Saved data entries
★ ★ ★ ★

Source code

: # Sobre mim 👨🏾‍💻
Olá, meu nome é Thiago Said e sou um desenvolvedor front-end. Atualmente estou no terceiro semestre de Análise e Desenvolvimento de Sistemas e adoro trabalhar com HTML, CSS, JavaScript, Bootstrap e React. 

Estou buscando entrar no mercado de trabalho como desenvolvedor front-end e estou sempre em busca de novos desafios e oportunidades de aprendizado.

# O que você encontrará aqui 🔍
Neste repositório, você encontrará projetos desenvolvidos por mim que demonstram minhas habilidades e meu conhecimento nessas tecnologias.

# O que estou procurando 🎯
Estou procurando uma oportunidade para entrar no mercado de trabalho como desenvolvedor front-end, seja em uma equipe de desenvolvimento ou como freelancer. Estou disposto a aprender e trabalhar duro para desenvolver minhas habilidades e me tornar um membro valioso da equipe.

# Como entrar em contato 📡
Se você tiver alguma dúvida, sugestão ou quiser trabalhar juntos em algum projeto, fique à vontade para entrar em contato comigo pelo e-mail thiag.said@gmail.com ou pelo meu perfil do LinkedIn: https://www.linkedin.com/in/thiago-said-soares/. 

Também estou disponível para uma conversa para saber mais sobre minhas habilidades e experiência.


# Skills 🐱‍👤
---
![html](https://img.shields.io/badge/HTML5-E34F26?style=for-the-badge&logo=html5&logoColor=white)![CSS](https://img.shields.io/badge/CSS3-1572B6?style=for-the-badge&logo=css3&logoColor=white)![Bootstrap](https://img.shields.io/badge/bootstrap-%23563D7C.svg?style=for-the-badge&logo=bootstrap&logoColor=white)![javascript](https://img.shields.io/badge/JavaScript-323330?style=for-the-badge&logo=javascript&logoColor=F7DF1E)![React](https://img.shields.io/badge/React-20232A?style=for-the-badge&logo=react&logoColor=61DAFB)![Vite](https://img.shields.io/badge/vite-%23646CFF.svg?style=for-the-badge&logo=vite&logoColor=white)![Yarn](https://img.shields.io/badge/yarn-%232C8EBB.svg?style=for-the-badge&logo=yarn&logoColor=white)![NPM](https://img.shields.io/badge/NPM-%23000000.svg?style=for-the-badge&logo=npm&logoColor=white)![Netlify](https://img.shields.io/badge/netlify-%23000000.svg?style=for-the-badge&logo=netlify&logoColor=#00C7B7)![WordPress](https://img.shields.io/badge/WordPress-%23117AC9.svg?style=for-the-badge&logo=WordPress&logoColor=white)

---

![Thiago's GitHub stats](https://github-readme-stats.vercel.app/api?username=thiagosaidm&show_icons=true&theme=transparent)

★ ★ ★ ★

**Assignment**
Recast every line of the records as a Markdown table with the columns "Row" and "Line," numbering each row and skipping blank lines.

**Answer space**
| Row | Line |
|---|---|
| 1 | Source code |
| 2 | : # Sobre mim 👨🏾‍💻 |
| 3 | Olá, meu nome é Thiago Said e sou um desenvolvedor front-end. Atualmente estou no terceiro semestre de Análise e Desenvolvimento de Sistemas e adoro trabalhar com HTML, CSS, JavaScript, Bootstrap e React.  |
| 4 | Estou buscando entrar no mercado de trabalho como desenvolvedor front-end e estou sempre em busca de novos desafios e oportunidades de aprendizado. |
| 5 | # O que você encontrará aqui 🔍 |
| 6 | Neste repositório, você encontrará projetos desenvolvidos por mim que demonstram minhas habilidades e meu conhecimento nessas tecnologias. |
| 7 | # O que estou procurando 🎯 |
| 8 | Estou procurando uma oportunidade para entrar no mercado de trabalho como desenvolvedor front-end, seja em uma equipe de desenvolvimento ou como freelancer. Estou disposto a aprender e trabalhar duro para desenvolver minhas habilidades e me tornar um membro valioso da equipe. |
| 9 | # Como entrar em contato 📡 |
| 10 | Se você tiver alguma dúvida, sugestão ou quiser trabalhar juntos em algum projeto, fique à vontade para entrar em contato comigo pelo e-mail thiag.said@gmail.com ou pelo meu perfil do LinkedIn: https://www.linkedin.com/in/thiago-said-soares/.  |
| 11 | Também estou disponível para uma conversa para saber mais sobre minhas habilidades e experiência. |
| 12 | # Skills 🐱‍👤 |
| 13 | --- |
| 14 | ![html](https://img.shields.io/badge/HTML5-E34F26?style=for-the-badge&logo=html5&logoColor=white)![CSS](https://img.shields.io/badge/CSS3-1572B6?style=for-the-badge&logo=css3&logoColor=white)![Bootstrap](https://img.shields.io/badge/bootstrap-%23563D7C.svg?style=for-the-badge&logo=bootstrap&logoColor=white)![javascript](https://img.shields.io/badge/JavaScript-323330?style=for-the-badge&logo=javascript&logoColor=F7DF1E)![React](https://img.shields.io/badge/React-20232A?style=for-the-badge&logo=react&logoColor=61DAFB)![Vite](https://img.shields.io/badge/vite-%23646CFF.svg?style=for-the-badge&logo=vite&logoColor=white)![Yarn](https://img.shields.io/badge/yarn-%232C8EBB.svg?style=for-the-badge&logo=yarn&logoColor=white)![NPM](https://img.shields.io/badge/NPM-%23000000.svg?style=for-the-badge&logo=npm&logoColor=white)![Netlify](https://img.shields.io/badge/netlify-%23000000.svg?style=for-the-badge&logo=netlify&logoColor=#00C7B7)![WordPress](https://img.shields.io/badge/WordPress-%23117AC9.svg?style=for-the-badge&logo=WordPress&logoColor=white) |
| 15 | --- |
| 16 | ![Thiago's GitHub stats](https://github-readme-stats.vercel.app/api?username=thiagosaidm&show_icons=true&theme=transparent) |